Representing equality

By | Entertainment
Oscar winners of 2014 Matthew McConaughey, Cate Blanchett, Kenyan actress Lupita Nyong'o and Jared Leto at the press room during the 86th annual Academy Awards ceremony at the Dolby Theatre in Hollywood, California.Credit@Flickr.

The 2016 Oscars, which may be considered the height of celebration for the artistic endeavour within the filmmaking community, recently revealed its nominees, sparking a revolutionary dialogue globally surrounding the ethnic diversity of its actors and actresses. The nominations listing consequently presented a vast response by both audiences and public figures alike regarding the representation of ethnic minorities, in particular African Americans in the film industry.

Nominee’s announced January 14th for best actor included Leonardo DiCaprio to Michael Fassbender, as well as leading actresses Jennifer Lawrence and Cate Blanchett. The best supporting actor nominees included actors from Tom Hardy to Kate Winslet, this list ceases to feature people of colour.

This debate which saw it’s first response from actress and wife of Will Smith, Jada Pinkett Smith, with the release of a YouTube video that shared awareness via a heartened speech on her emission from the event.

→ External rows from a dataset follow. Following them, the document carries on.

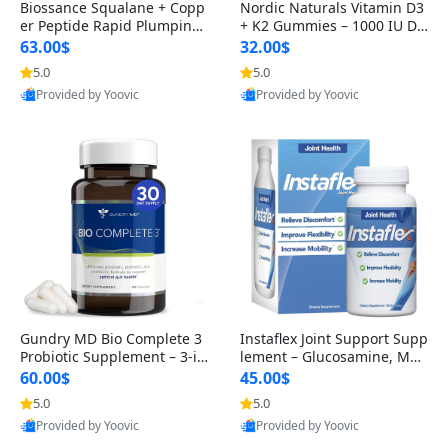
Biossance Squalane + Copp
Nordic Naturals Vitamin D3
er Peptide Rapid Plumping
+ K2 Gummies – 1000 IU D3
Face Serum – Firming & Hy
& 45 mcg K2 Pomegranate
63.00$
32.00$
drating Anti-Aging Serum f
Flavor for Bone & Muscle Su
5.0
5.0
or Fine Lines and Wrinkles
pport (120 Gummies)
Provided by Yoovic
Provided by Yoovic
1.69 fl oz
Best Quality
Best Quality
Gundry MD Bio Complete 3
Instaflex Joint Support Supp
Probiotic Supplement – 3-in
lement – Glucosamine, MS
-1 Gut Health, Digestion, Bl
M, Turmeric & Hyaluronic A
60.00$
45.00$
oating & Energy Support (3
cid (90 Capsules) for Men &
5.0
5.0
0 Day Supply)
Women
Provided by Yoovic
Provided by Yoovic
Best Quality
Best Quality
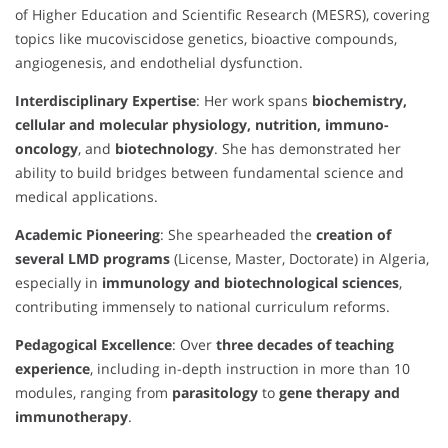
of Higher Education and Scientific Research (MESRS), covering
topics like mucoviscidose genetics, bioactive compounds,
angiogenesis, and endothelial dysfunction.
Interdisciplinary Expertise
: Her work spans
biochemistry,
cellular and molecular physiology, nutrition, immuno-
oncology
, and
biotechnology
. She has demonstrated her
ability to build bridges between fundamental science and
medical applications.
Academic Pioneering
: She spearheaded the
creation of
several LMD programs
(License, Master, Doctorate) in Algeria,
especially in
immunology and biotechnological sciences
,
contributing immensely to national curriculum reforms.
Pedagogical Excellence
: Over
three decades of teaching
experience
, including in-depth instruction in more than 10
modules, ranging from
parasitology
to
gene therapy and
immunotherapy
.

Smith, encouraged black actors and actresses to look elsewhere rather than the pro-white institution of the Oscars for approval and critical acclaim and in turn, produced what the public may have interpreted as a ‘boycott’ movement for the Oscars, producing a large sense of unity on social media driven by the hashtag ‘#OscarsSoWhite’.

Jada Smith’s platform as a successful black American actress and social figure may have had the ability to both shed light on the underrepresentation of ethnic minorities within the film industry, as well as open a public dialogue of perspectives for audiences worldwide. In vocalising this movement, a solution may have been provided for a way to raise awareness of the structures of inequality that persist, creating a large consciousness of a required growth of inclusivity within the film industry. This may in turn allow black actors to reclaim a space of recognition and empowerment for their artistic contributions to both culture and society.

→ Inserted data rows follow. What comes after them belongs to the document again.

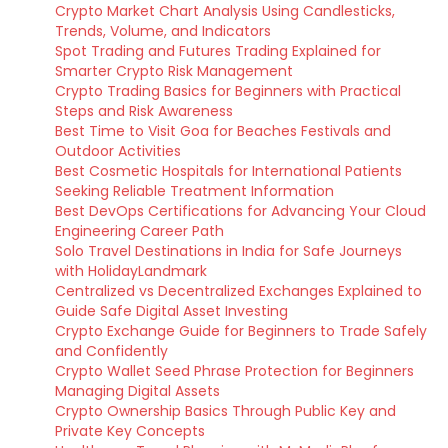
Crypto Market Chart Analysis Using Candlesticks,
Trends, Volume, and Indicators
Spot Trading and Futures Trading Explained for
Smarter Crypto Risk Management
Crypto Trading Basics for Beginners with Practical
Steps and Risk Awareness
Best Time to Visit Goa for Beaches Festivals and
Outdoor Activities
Best Cosmetic Hospitals for International Patients
Seeking Reliable Treatment Information
Best DevOps Certifications for Advancing Your Cloud
Engineering Career Path
Solo Travel Destinations in India for Safe Journeys
with HolidayLandmark
Centralized vs Decentralized Exchanges Explained to
Guide Safe Digital Asset Investing
Crypto Exchange Guide for Beginners to Trade Safely
and Confidently
Crypto Wallet Seed Phrase Protection for Beginners
Managing Digital Assets
Crypto Ownership Basics Through Public Key and
Private Key Concepts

Since the first Academy Awards were held in 1929, Halle Berry’s win for her performance in 2002’s “Monster’s Ball” made her the first black woman to win the Best Actress award, and awaits a second to win since. Likewise, Lupita N’gongo’s performance in 2014’s ’12 Years a Slave’ win as best supporting actress, equally gained critical acclaim, yet the significance of their underrepresentation remains to be apparent. The recognition of any social group critically be it a group of ethnic minority, homosexual or within the LGBT community, has the ability to shape and dictate mass audiences identification as individuals who in aspiration may seek empowerment, rather than what may be considered a sense of internalised marginalisation.   

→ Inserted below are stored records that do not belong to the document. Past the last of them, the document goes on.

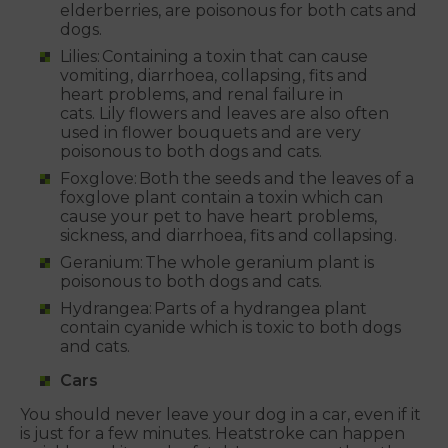
elderberries, are poisonous for both cats and
dogs.
Lilies: Containing a toxin that can cause
vomiting, diarrhoea, collapsing, fits and
heart problems, and renal failure in
cats. Lily flowers and leaves are also often
used in flower bouquets and are very
poisonous to both dogs and cats.
Foxglove: Both the seeds and the leaves of a
foxglove plant contain a toxin which can
cause your pet to have heart problems,
sickness, and diarrhoea, fits and collapsing.
Geranium: The whole geranium plant is
poisonous to both dogs and cats.
Hydrangea: Parts of a hydrangea plant
contain cyanide which is toxic to both dogs
and cats.
Cars
You should never leave your dog in a car, even if it
is just for a few minutes. Heatstroke can happen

The governing body of the Academy of Motion Picture Arts and Sciences, the board which officiates the Oscars, responded to the public in an official statement dated January 22nd  on their website. It stated “The Board of Governors of the Academy of Motion Picture Arts and Sciences approved a sweeping series of substantive changes designed to make the Academy’s membership, its governing bodies, and its voting members significantly more diverse.  The Board’s goal is to commit to doubling the number of women and diverse members of the Academy by 2020.” This official statement may be considered a revolutionary step in the entertainment industry, one that commits to a greater vision and belief for a larger integration of diversity.

The collective response, both by Jada Smith and artists globally, highlight social media as a platform for social change as well as the way in which this change may influence the hegemonic structures that operate systematically. The result of this powerful dialogue may further emphasise the progression still to be made by institutions whilst also having the ability to encourage public figures to similarly vocalise their experiences by utilising their platform in order to share a vision of a fairer more ethnically diverse future.

How may the 2016 Oscars contribute to a dialogue regarding the diverse inclusivity in the representation of all ethnic groups?